#### WHAT IS REQUIRED:
For each entry, return the text exactly and omit any image.

#### DATA SECTION:

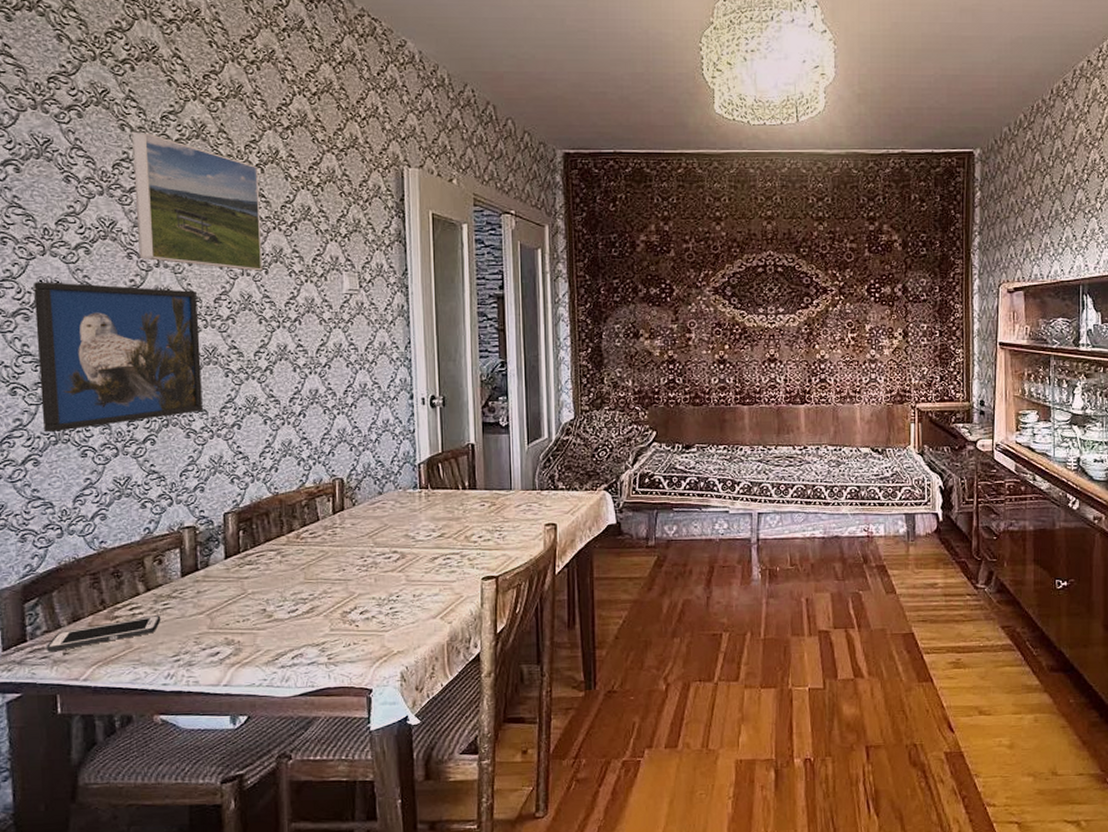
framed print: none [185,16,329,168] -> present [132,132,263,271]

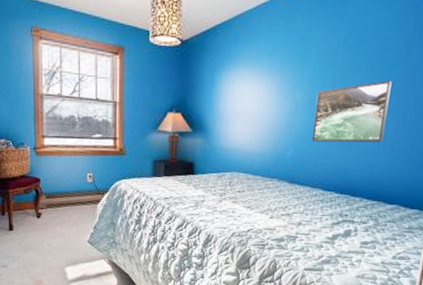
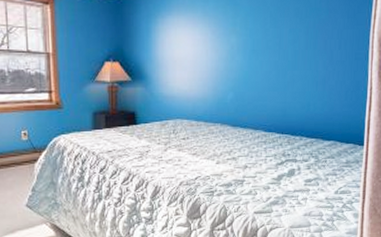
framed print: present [311,80,392,143] -> none [249,22,317,84]

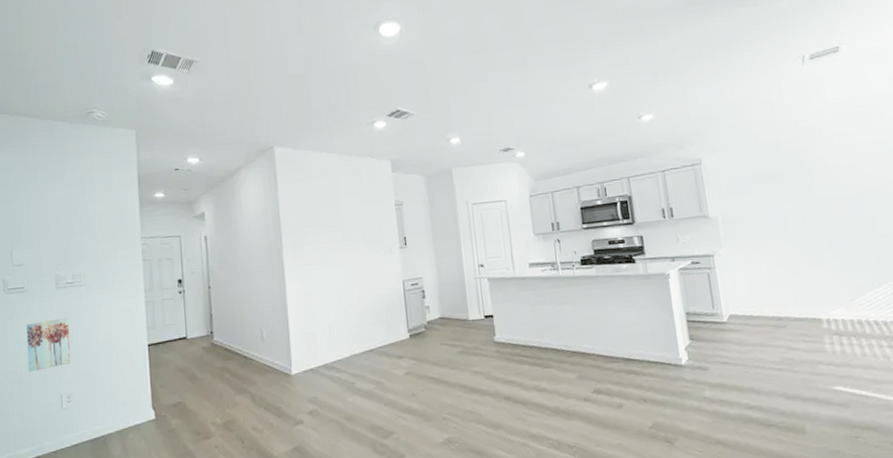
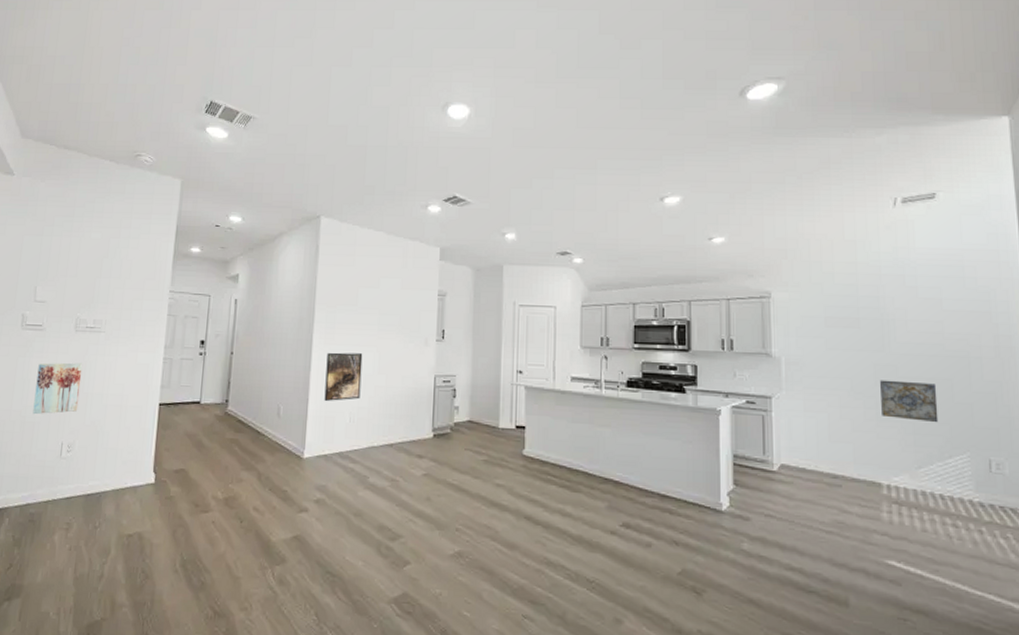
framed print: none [299,270,337,319] -> present [324,352,363,401]
wall art: none [809,221,866,259] -> present [880,380,939,423]

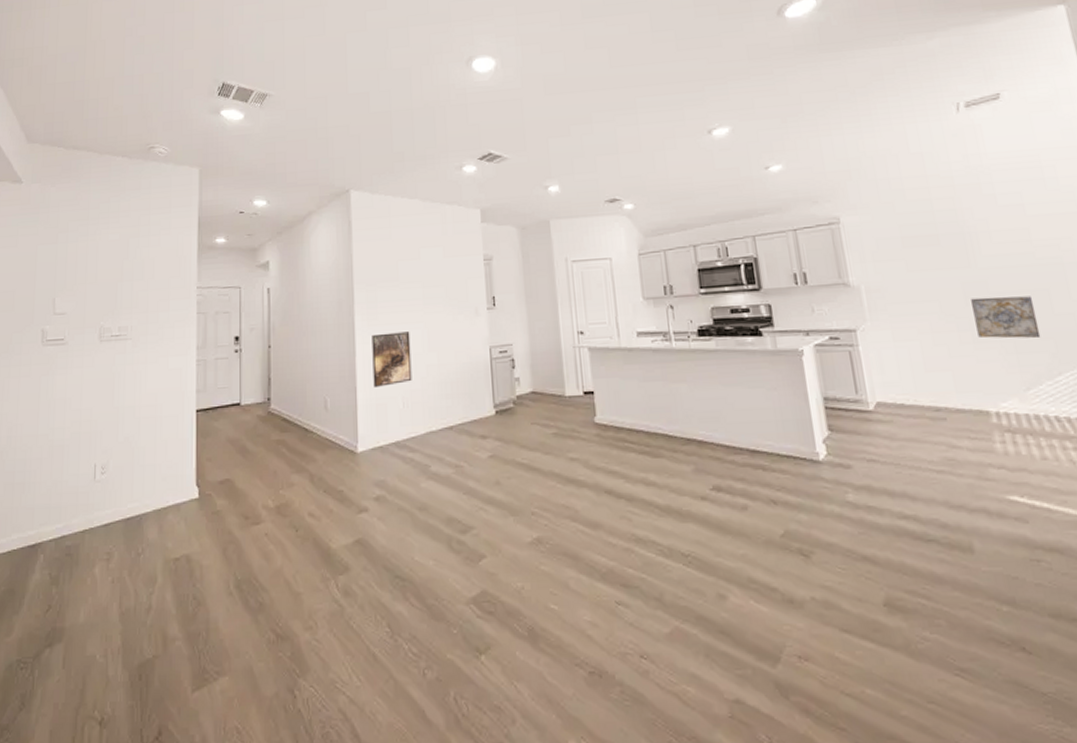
wall art: present [33,363,83,415] -> none [61,375,111,437]

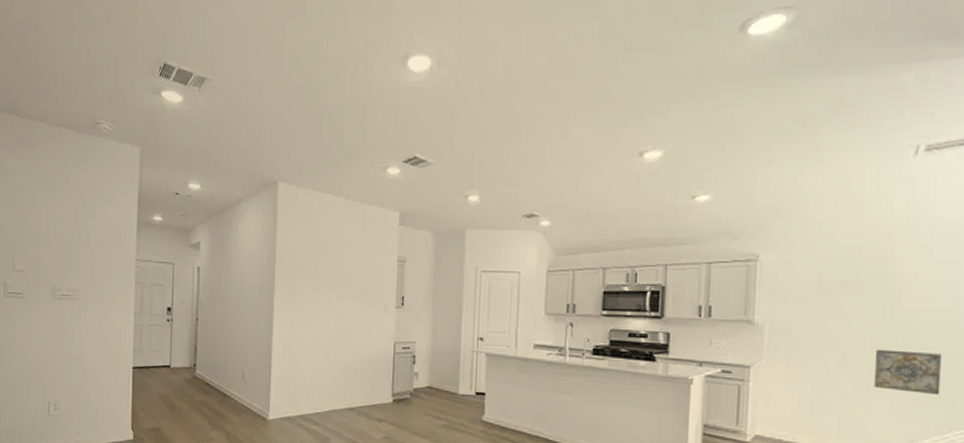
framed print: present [372,331,412,387] -> none [286,319,323,366]

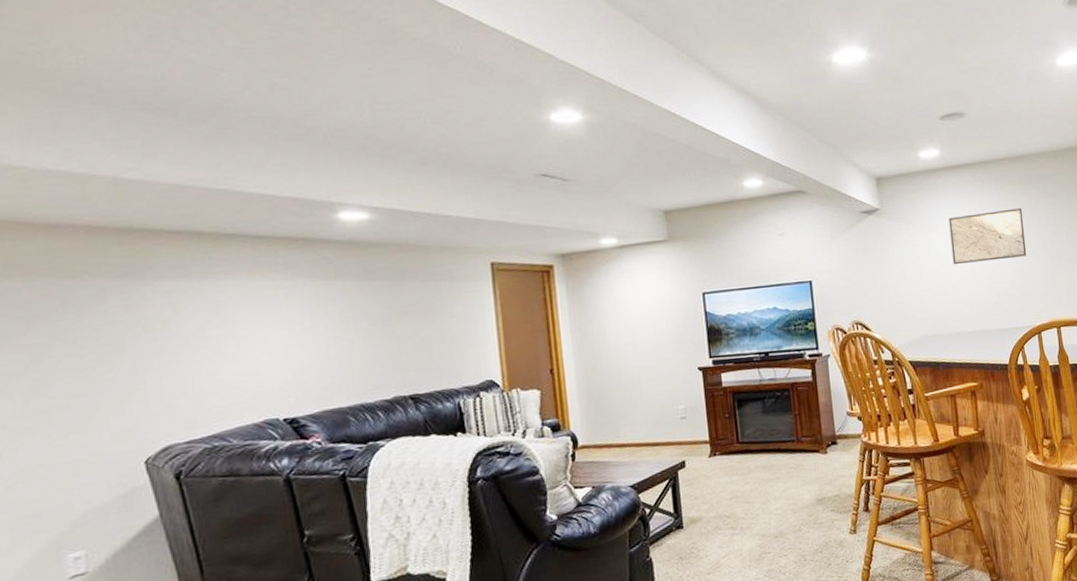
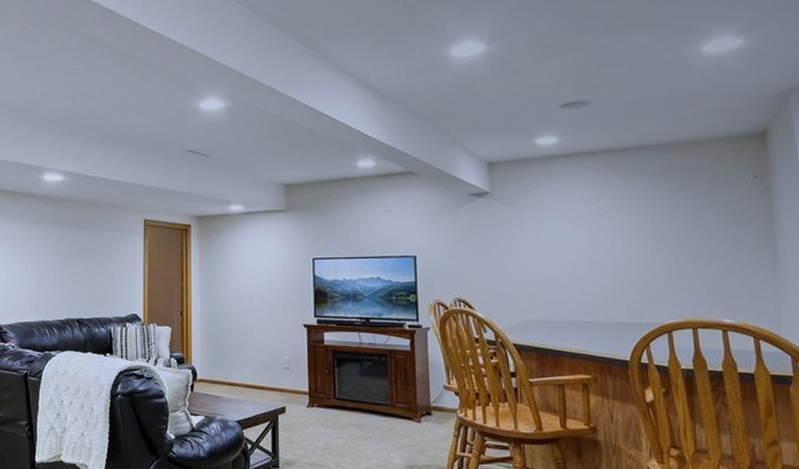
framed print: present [948,208,1027,265] -> none [565,199,658,252]

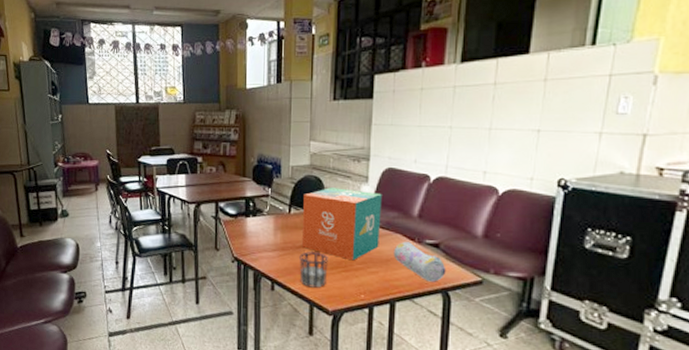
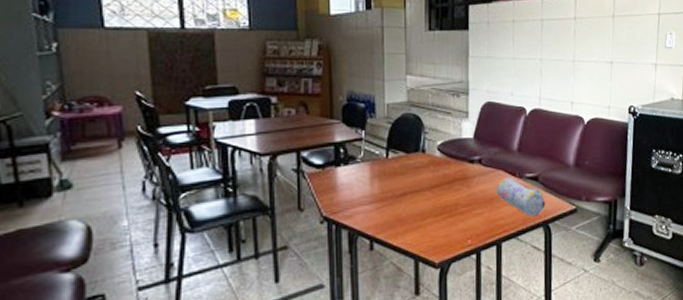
cup: present [299,251,328,288] -> none [401,199,432,240]
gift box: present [302,188,382,261] -> none [402,125,483,204]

#### OUTPUT:
framed print: none [185,16,329,168] -> present [132,132,263,271]

framed print: present [311,80,392,143] -> none [249,22,317,84]

framed print: none [299,270,337,319] -> present [324,352,363,401]
wall art: none [809,221,866,259] -> present [880,380,939,423]

wall art: present [33,363,83,415] -> none [61,375,111,437]

framed print: present [372,331,412,387] -> none [286,319,323,366]

framed print: present [948,208,1027,265] -> none [565,199,658,252]

cup: present [299,251,328,288] -> none [401,199,432,240]
gift box: present [302,188,382,261] -> none [402,125,483,204]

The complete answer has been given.